The ChatGPT model picker is more visible to users than API snapshots. In an API integration, teams can inspect logs and evals to see when behavior changes. In ChatGPT, individuals and teams mix conversation history, custom instructions, uploaded files, connected apps, and model-choice habits. A 30-day sunset can feel less like a menu cleanup and more like an expiration date for an accumulated way of working.
TechRadar framed the May 29, 2026 news as the quiet disappearance of the last GPT-4-family model from ChatGPT. Reddit posts in r/ChatGPTcomplaints included users calling o3 and GPT-4.5 the last models they genuinely preferred. That reaction is emotional and not a product metric, but it exposes a product-management issue. Users treat model names not just as capability labels, but as anchors for memory, workflow, and expected output style.
OpenAI also has reasons to retire legacy model choices. A crowded model picker makes it harder for users to know what to choose. Each model adds safety, latency, cost, feature-compatibility, and support burden.

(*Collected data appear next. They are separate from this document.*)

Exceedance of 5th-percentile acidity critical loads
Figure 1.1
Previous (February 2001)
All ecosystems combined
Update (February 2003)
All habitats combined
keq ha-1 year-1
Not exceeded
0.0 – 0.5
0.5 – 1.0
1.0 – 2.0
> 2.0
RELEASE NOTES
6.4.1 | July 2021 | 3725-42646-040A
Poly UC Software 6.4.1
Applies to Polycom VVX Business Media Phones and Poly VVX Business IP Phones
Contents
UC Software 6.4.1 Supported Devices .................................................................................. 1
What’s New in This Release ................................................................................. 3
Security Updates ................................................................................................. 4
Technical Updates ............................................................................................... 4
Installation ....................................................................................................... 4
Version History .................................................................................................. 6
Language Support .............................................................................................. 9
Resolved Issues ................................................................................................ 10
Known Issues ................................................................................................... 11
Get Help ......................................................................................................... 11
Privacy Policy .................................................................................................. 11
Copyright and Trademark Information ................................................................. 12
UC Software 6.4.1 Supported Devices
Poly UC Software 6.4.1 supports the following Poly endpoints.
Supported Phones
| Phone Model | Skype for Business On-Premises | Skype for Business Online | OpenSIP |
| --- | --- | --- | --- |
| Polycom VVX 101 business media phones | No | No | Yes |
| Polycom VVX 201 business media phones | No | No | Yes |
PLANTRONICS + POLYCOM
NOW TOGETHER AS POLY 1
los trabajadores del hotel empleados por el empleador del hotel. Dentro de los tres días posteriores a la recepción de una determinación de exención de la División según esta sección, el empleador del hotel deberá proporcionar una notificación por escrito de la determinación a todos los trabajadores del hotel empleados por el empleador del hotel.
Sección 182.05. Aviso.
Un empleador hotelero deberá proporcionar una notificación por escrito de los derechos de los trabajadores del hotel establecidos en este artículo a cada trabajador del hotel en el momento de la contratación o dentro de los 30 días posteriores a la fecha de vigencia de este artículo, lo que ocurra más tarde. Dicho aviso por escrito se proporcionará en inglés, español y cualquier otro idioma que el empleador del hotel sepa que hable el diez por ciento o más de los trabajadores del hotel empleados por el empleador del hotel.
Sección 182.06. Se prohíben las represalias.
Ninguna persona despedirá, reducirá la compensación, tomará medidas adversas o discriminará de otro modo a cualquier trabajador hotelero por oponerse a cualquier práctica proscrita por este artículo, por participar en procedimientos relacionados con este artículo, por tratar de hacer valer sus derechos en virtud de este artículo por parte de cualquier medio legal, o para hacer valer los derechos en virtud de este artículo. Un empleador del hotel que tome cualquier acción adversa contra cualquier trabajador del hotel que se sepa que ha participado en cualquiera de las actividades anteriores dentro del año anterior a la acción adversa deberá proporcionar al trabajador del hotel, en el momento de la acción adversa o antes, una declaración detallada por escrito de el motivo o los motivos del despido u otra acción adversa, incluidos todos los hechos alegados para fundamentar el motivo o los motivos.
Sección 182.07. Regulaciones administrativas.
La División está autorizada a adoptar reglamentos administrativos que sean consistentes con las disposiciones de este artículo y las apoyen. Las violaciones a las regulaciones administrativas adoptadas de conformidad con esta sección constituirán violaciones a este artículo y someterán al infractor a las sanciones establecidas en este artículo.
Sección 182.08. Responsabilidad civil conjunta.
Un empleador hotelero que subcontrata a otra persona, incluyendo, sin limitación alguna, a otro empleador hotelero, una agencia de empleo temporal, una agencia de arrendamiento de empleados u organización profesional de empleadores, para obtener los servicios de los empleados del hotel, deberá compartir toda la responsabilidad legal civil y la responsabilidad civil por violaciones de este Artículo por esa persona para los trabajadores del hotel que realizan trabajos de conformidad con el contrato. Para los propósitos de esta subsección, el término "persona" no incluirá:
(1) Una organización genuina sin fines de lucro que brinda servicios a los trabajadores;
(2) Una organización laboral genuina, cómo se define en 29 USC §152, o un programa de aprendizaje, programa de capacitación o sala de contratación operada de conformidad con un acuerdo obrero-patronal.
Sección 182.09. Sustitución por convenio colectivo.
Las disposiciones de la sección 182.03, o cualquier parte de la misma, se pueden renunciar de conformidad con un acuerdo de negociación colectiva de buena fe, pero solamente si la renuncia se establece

The May 28 note's canvas change belongs in that same category. Newer model families are absorbing writing and coding blocks inside the chat response, while legacy models remain on an exception path until their sunset dates.
AI product teams can turn this notice into three concrete tasks. First, if GPT-4.5 defines an output bar for a workflow, save representative prompts and outputs before June 27, 2026. Second, if o3 is the team's reasoning baseline, run comparisons before August 26 against GPT-5.5 Thinking, API o3, or the relevant GPT-5 family models. Third, track ChatGPT product notices and API deprecation calendars as separate systems rather than assuming one implies the other.
The phrase "no changes to the API" is not a permanent waiver. It means endpoints are not closing because of this ChatGPT notice. It does not mean the model-selection policy is fixed indefinitely. GPT-4.5 Preview is already marked deprecated in API docs, and OpenAI has previously used declining usage as part of its deprecation rationale. Any production system with hardcoded model names should have fallback routing, eval thresholds, and a documented replacement path.
Internal team documentation deserves the same treatment. If a process says "review this in ChatGPT with o3" or "match the tone with GPT-4.5," that procedure now has a dated dependency. After late June, one instruction stops being reproducible. After late August, the other does too. AI operating docs should specify the product surface, the model, the replacement candidate, the applicable date, and the last time the team validated the workflow.
This is less a model leaderboard story than a model lifecycle story. OpenAI is simplifying ChatGPT around newer defaults while using separate developer documentation for API deprecations and snapshots. The practical question for AI builders is whether their prompts, review standards, and eval habits are tied to a product UI that can change on a 30-day schedule. June 27 and August 26 are not just two retirement dates in ChatGPT; they are deadlines for checking whether informal model-dependent workflows have been captured in a form the team can reproduce.